Problem description:
Reproduce the records word for word, from their very first line through the line that contains "Tovrstne piškotke najpogosteje uporabljajo", with both of those lines included.

Record excerpts:
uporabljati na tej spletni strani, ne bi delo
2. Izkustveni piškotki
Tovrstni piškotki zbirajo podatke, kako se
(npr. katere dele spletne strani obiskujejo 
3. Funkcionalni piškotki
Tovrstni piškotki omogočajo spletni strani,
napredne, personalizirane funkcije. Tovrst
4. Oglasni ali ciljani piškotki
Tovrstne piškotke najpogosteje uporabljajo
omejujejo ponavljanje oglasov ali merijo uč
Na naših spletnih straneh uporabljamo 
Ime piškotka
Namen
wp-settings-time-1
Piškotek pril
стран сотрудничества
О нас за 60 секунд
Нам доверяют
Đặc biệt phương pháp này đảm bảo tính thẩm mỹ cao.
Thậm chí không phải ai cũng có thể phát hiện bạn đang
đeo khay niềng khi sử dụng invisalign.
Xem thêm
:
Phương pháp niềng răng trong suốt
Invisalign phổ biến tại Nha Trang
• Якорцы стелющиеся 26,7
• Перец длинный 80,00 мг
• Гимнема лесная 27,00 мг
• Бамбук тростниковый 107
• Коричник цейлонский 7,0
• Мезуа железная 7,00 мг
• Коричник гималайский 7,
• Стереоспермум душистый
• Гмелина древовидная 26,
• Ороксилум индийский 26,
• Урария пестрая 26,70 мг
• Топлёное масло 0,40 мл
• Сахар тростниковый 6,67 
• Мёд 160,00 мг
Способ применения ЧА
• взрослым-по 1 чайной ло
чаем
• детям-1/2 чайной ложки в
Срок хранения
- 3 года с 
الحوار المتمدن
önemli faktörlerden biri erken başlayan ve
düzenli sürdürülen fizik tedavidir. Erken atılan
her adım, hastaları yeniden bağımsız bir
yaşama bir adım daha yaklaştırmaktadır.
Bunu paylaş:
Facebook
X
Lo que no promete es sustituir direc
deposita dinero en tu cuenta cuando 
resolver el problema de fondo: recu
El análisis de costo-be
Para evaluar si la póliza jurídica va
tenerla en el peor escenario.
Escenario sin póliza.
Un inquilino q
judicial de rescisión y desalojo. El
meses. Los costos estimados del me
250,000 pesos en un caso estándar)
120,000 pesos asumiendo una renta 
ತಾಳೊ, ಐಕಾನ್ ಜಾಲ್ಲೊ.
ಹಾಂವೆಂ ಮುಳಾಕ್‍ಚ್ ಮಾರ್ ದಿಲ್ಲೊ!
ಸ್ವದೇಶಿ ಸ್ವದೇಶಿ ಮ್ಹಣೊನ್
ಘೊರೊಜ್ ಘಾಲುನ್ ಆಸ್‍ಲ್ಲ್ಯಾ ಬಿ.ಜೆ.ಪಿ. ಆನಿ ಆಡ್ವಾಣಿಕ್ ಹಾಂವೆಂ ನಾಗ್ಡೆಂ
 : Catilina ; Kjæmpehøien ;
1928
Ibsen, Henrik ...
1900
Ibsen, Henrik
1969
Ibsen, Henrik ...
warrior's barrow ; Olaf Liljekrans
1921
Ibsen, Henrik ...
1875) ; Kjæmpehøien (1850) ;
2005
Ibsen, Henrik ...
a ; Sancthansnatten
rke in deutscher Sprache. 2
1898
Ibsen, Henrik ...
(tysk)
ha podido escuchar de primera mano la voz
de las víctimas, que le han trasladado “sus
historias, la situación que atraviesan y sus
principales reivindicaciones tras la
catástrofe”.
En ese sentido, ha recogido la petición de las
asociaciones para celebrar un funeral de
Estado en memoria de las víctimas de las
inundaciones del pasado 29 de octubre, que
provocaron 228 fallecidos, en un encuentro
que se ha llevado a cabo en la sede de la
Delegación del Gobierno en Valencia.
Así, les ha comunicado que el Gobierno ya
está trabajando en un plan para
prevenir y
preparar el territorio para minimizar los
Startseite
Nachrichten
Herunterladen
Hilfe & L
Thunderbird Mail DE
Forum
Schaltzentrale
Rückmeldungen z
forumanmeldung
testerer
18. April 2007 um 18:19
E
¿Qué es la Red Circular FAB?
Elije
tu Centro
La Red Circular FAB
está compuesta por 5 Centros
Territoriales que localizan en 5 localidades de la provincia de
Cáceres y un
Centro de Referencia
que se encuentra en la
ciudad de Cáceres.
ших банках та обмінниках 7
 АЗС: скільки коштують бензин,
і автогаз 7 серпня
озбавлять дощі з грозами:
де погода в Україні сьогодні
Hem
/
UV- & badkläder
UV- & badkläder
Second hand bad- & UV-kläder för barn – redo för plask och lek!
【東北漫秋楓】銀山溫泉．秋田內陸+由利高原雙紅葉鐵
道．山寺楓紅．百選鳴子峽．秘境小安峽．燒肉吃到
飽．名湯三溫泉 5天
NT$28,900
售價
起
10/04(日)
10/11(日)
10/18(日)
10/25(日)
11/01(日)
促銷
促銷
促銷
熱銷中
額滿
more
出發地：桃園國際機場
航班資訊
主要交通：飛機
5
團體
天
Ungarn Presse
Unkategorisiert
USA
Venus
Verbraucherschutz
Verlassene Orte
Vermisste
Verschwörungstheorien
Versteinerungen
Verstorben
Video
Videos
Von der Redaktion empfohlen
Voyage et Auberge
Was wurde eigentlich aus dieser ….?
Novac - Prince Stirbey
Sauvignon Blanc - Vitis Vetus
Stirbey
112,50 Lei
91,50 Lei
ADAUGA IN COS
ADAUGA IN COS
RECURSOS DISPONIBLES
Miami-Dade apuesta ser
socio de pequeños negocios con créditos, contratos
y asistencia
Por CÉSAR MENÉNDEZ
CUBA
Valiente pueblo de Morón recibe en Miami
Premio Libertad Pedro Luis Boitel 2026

Result of this exercise:
uporabljati na tej spletni strani, ne bi delo
2. Izkustveni piškotki
Tovrstni piškotki zbirajo podatke, kako se
(npr. katere dele spletne strani obiskujejo 
3. Funkcionalni piškotki
Tovrstni piškotki omogočajo spletni strani,
napredne, personalizirane funkcije. Tovrst
4. Oglasni ali ciljani piškotki
Tovrstne piškotke najpogosteje uporabljajo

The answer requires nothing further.